ABOUT THIS EXERCISE
Within the material below, locate the line with "right hip: (57, 140, -10)" and the line with "left shoulder: (206, 60, -14)", then return those two lines and all lines between them, exactly as written.

DATASET EXCERPTS

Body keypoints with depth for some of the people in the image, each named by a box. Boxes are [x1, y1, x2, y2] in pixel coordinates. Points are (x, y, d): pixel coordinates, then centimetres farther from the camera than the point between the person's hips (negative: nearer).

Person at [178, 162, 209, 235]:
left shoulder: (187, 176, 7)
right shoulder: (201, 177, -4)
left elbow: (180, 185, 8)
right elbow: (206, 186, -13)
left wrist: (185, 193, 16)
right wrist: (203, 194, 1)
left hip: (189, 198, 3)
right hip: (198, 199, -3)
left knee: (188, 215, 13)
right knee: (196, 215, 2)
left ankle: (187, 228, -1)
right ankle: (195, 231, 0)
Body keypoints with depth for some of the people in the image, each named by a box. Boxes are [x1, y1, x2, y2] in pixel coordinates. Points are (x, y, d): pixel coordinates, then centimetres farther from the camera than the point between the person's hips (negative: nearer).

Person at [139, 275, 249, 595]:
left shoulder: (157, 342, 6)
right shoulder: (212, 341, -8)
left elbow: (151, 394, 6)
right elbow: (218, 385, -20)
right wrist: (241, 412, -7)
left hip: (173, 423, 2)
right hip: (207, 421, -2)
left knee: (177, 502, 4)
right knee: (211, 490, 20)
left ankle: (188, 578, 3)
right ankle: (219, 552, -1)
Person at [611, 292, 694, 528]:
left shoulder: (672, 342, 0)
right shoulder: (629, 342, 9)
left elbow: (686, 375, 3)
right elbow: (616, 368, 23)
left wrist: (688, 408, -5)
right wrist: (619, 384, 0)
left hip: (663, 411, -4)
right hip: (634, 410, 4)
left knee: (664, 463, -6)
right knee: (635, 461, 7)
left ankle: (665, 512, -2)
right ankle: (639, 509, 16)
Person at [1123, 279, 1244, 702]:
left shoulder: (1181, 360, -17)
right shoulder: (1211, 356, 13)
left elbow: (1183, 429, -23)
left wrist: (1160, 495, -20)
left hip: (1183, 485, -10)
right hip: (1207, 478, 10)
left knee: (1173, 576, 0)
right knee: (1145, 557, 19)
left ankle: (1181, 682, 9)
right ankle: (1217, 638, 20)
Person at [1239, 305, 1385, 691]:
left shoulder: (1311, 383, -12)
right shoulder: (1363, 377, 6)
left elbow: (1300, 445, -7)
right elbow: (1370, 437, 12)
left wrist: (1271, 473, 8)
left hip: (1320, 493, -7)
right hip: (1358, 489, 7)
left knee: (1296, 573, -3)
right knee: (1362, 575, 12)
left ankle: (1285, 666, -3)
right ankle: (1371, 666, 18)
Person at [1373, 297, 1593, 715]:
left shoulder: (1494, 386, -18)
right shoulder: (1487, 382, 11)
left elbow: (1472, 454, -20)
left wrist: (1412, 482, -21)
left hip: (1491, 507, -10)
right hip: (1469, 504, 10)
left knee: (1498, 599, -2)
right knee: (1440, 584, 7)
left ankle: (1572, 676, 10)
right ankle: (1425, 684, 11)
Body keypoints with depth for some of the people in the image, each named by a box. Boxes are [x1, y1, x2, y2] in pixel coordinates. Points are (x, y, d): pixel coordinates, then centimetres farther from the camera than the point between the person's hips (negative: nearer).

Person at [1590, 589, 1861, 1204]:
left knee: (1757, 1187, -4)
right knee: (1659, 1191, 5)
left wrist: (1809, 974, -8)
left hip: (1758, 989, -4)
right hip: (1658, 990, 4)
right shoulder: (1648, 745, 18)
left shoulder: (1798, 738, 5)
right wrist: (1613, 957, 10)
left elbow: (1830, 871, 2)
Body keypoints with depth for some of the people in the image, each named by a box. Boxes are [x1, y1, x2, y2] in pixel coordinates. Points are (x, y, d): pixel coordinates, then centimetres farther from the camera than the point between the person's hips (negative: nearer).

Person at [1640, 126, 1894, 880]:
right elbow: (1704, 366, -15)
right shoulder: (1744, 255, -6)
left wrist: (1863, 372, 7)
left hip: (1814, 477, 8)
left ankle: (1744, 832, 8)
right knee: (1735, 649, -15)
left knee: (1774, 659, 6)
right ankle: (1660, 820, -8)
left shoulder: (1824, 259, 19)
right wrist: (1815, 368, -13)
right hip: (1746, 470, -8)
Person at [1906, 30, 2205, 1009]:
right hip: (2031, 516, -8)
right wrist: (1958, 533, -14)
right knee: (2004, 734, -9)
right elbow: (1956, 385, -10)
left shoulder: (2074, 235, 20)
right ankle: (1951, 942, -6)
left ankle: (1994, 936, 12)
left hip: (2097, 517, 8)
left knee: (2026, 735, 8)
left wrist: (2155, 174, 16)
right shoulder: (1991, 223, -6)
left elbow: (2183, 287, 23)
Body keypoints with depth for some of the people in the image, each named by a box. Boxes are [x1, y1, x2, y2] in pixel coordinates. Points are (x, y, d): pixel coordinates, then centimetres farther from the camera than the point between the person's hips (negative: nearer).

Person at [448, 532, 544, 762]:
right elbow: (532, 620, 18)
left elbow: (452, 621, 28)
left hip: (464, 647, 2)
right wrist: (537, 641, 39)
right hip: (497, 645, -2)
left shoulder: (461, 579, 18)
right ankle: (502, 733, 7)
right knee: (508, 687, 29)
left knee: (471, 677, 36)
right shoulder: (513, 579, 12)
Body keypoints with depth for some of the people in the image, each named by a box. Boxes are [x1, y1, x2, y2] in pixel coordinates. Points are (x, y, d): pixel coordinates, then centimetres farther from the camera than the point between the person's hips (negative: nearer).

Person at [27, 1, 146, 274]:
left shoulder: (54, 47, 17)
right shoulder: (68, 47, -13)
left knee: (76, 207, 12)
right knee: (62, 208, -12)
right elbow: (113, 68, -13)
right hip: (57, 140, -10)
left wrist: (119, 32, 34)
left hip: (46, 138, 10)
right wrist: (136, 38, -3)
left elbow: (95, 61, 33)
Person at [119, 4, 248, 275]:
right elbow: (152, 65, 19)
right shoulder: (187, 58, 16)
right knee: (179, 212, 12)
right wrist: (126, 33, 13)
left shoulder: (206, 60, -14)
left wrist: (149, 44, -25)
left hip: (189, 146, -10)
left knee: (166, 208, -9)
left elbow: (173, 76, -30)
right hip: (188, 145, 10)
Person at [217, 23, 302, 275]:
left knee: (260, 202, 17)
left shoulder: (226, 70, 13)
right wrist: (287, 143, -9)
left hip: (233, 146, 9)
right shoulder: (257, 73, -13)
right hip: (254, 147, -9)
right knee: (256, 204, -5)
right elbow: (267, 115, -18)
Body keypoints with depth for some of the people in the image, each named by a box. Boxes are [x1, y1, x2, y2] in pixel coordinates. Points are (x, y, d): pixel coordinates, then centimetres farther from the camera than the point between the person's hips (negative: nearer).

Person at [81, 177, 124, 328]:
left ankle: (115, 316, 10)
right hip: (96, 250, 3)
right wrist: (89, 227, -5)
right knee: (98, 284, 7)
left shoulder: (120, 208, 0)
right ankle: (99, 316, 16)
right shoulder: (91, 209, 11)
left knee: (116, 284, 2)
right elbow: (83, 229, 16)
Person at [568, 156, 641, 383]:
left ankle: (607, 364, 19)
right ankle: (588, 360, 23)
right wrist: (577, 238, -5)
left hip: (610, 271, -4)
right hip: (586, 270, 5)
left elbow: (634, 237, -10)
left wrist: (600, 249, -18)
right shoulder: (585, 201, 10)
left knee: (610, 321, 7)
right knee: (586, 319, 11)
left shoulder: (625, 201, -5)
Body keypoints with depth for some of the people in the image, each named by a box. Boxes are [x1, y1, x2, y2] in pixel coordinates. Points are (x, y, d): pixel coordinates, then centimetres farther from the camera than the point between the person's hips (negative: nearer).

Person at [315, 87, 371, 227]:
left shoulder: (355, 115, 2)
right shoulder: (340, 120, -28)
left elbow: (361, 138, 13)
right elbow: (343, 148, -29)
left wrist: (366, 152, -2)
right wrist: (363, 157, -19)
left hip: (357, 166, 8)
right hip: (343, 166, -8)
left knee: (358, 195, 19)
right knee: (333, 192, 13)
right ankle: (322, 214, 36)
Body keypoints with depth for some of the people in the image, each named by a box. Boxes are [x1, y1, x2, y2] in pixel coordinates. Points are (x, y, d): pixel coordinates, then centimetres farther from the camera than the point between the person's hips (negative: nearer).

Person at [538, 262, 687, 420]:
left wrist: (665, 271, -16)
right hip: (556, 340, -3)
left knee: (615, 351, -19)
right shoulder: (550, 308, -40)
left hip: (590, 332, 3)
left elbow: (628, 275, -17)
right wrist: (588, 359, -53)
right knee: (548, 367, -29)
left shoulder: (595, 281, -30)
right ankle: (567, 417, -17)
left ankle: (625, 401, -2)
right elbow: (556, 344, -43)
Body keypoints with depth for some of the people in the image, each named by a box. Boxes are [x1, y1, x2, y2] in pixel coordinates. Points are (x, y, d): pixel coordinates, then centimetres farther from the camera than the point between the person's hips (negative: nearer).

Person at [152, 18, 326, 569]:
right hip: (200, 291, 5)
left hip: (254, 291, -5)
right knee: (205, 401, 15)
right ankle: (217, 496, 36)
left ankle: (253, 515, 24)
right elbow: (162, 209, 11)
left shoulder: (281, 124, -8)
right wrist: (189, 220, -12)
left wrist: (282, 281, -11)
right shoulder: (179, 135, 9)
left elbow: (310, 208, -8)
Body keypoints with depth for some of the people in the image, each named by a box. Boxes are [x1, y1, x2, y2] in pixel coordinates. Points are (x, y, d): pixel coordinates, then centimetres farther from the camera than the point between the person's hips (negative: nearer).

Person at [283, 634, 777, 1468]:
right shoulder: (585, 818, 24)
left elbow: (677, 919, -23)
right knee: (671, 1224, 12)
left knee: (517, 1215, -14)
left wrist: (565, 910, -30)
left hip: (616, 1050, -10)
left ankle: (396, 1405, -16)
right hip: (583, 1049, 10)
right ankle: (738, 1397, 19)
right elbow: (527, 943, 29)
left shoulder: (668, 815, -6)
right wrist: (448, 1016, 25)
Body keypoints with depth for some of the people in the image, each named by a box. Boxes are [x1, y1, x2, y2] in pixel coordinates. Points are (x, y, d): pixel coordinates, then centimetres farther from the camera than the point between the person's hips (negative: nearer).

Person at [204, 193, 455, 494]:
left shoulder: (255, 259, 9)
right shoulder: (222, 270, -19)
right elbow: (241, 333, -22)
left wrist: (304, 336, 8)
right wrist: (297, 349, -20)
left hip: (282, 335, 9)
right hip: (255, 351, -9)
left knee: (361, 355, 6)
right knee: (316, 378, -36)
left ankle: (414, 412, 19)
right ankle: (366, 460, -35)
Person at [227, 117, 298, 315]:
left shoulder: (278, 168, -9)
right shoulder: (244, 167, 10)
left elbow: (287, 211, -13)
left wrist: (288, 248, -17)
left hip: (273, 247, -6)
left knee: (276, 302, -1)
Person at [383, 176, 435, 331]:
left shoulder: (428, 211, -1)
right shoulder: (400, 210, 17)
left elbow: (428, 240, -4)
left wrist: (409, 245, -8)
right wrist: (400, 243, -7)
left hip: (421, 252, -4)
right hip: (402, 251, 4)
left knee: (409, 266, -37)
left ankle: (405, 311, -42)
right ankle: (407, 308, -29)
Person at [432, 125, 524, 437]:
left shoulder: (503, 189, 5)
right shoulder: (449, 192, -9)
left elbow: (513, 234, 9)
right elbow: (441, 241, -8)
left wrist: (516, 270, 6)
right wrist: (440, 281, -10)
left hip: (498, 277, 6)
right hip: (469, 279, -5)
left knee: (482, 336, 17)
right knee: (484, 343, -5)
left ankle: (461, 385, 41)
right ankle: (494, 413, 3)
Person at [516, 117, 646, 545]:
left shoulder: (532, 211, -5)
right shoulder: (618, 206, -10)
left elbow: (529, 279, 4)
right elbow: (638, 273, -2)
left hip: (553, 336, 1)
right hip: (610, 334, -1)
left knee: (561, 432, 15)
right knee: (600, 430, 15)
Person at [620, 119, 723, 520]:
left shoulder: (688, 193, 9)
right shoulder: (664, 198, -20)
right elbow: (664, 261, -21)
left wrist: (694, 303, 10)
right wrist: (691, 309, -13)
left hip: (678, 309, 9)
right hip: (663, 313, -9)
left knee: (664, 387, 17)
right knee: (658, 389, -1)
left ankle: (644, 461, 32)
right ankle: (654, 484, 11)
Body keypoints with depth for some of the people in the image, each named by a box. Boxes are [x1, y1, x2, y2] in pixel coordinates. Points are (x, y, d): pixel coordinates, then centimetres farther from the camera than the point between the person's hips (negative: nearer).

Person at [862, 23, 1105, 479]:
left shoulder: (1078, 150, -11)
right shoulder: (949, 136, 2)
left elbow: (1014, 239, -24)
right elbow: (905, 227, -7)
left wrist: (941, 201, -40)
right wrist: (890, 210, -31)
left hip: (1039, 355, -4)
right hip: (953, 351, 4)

ANSWER TO THE EXERCISE
right hip: (57, 140, -10)
left wrist: (119, 32, 34)
left hip: (46, 138, 10)
right wrist: (136, 38, -3)
left elbow: (95, 61, 33)
Person at [119, 4, 248, 275]:
right elbow: (152, 65, 19)
right shoulder: (187, 58, 16)
right knee: (179, 212, 12)
right wrist: (126, 33, 13)
left shoulder: (206, 60, -14)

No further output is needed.